Saturday, September 24, 2005

Weekend

So far I've had a fun weekend.
Friday night I went with two of my friends to a bar to play pool. As usual we had a good time. I even won a game against Marty for the first time ever. Ya me!
Today my friend Aaron and I went to the Oktoberfest celebration in downtown Des Moines sponsored by the German restaurant Hessen Haus. Aaron being an avid ballroom dancer quickly found the polka band. After a few dances we really started to stir things up. They weren't used to seeing young people polkaing around the floor. I don't really know how to dance, but fortunately Aaron's a good teacher, so I just follow him. We even got the opportunity to learn a traditional German dance that neither of us knew called the Schotisch. (I'm guessing on that spelling.) A highlight was when they played "In Heaven There is No Beer", which is known to the marching band as the "Hawkeye Victory Polka".
On a more unfortunate note, Iowa lost to Ohio State today. Not a huge surprise, but it would've been nice. Defeats do not damper the Hawkeye spirit. We celebrate none-the-less, so join me in a chorus of Iowa's unofficial school song.

In heaven there is no beer.
That's why we drink it here.
And when we're gone from here.
Our friends will be drinking all the beer.

Thursday, September 22, 2005

Ramblings

One week from this very minute I'll be sitting in an airplane somewhere over the Atlantic Ocean. It's hard to believe. So much to try and finish before I leave. Such is life.
I'm spending many hours a day trying to finish the cross stich I started the summer after I graduated from high school for my friend Tina. It was supposed to be her wedding present, but it's looking more like a 5-year anniversary present. Oops!
But it does give me time to watch a lot of DS9 while stiching. I'm making my way through the seventh season of DS9, and I must say, it's really good. Yesterday I watched an episode ("The Siege of AR-558") which really stuck out in my mind.
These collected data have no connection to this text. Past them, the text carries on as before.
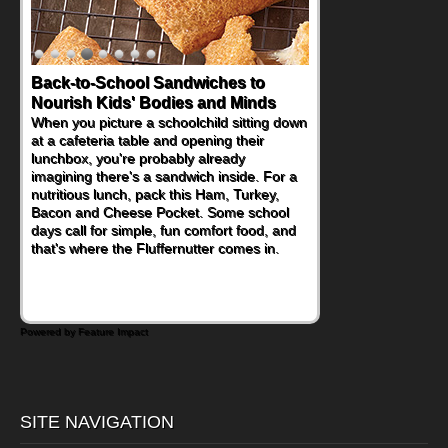
Back-to-School Sandwiches to
Nourish Kids' Bodies and Minds
When you picture a schoolchild sitting down
at a cafeteria table and opening their
lunchbox, you're probably already
imagining there's a sandwich inside. For a
nutritious lunch, pack this Ham, Turkey,
Bacon and Cheese Pocket. Some school
days call for simple, fun comfort food, and
that's where the Fluffernutter comes in.
Powered by Feature Impact
SITE NAVIGATION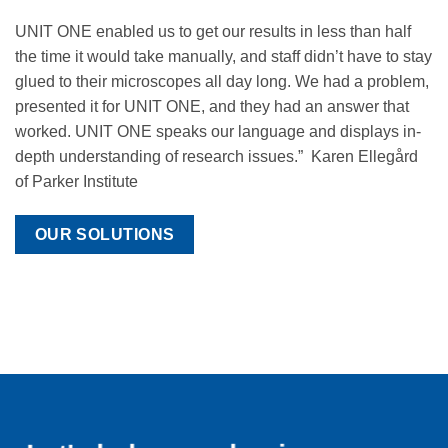
UNIT ONE enabled us to get our results in less than half
the time it would take manually, and staff didn’t have to stay
glued to their microscopes all day long. We had a problem,
presented it for UNIT ONE, and they had an answer that
worked. UNIT ONE speaks our language and displays in-
depth understanding of research issues.” Karen Ellegård
of Parker Institute
OUR SOLUTIONS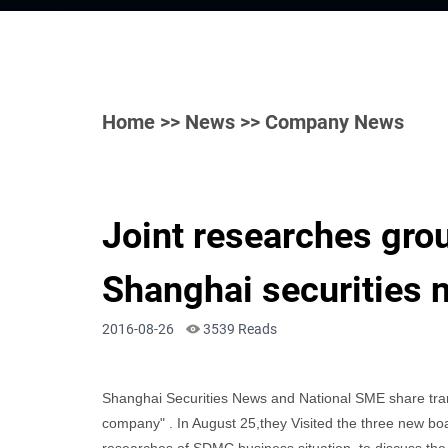
Home
>>
News
>> Company News
Joint researches grou
Shanghai securities
2016-08-26
3539 Reads
Shanghai Securities News and National SME share transf
company" . In August 25,they Visited the three new b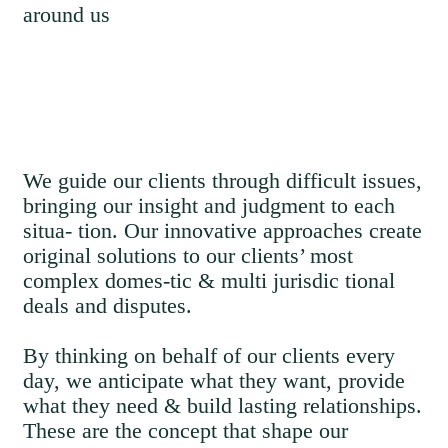
around us
We guide our clients through difficult issues,
bringing our insight and judgment to each
situa- tion. Our innovative approaches create
original solutions to our clients’ most
complex domes-tic & multi jurisdic tional
deals and disputes.
By thinking on behalf of our clients every
day, we anticipate what they want, provide
what they need & build lasting relationships.
These are the concept that shape our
At the end there was a big battle with several of the main characters helping battle-worn starfleet officers fight off an attack by the Jem Hadar. It was a pretty typical Star Trek battle with phasers and hand-to-hand fighting, but instead of your usual Wagnerian war music, the soundtrack was a slow, somber, haunting melody. It similar to the movie Platoon which has you watching a grusome battle but what you hear is Barber's "Adagio for Strings". Being pulled one way by an active, horrific visual stimulus and pulled another by calm, simple music is rather unsettling.
Here's my complaint for the day. As some of you may know, the new movie "Serenity" (based of the short-lived TV show "Firefly") opens in the US on the 30th, two days after I leave. Last night I learned that the film doesn't open in Germany until the 24th of November, which is Thanksgiving for us and the day before my birthday. I guess Hollywood decided to send me a birthday present. Arg!
I guess that's all the ramblings I have for tonight.

Monday, September 19, 2005

Blog #2


After using Livejournal for a couple weeks, I've decided to try this blog site because it will let me upload photos.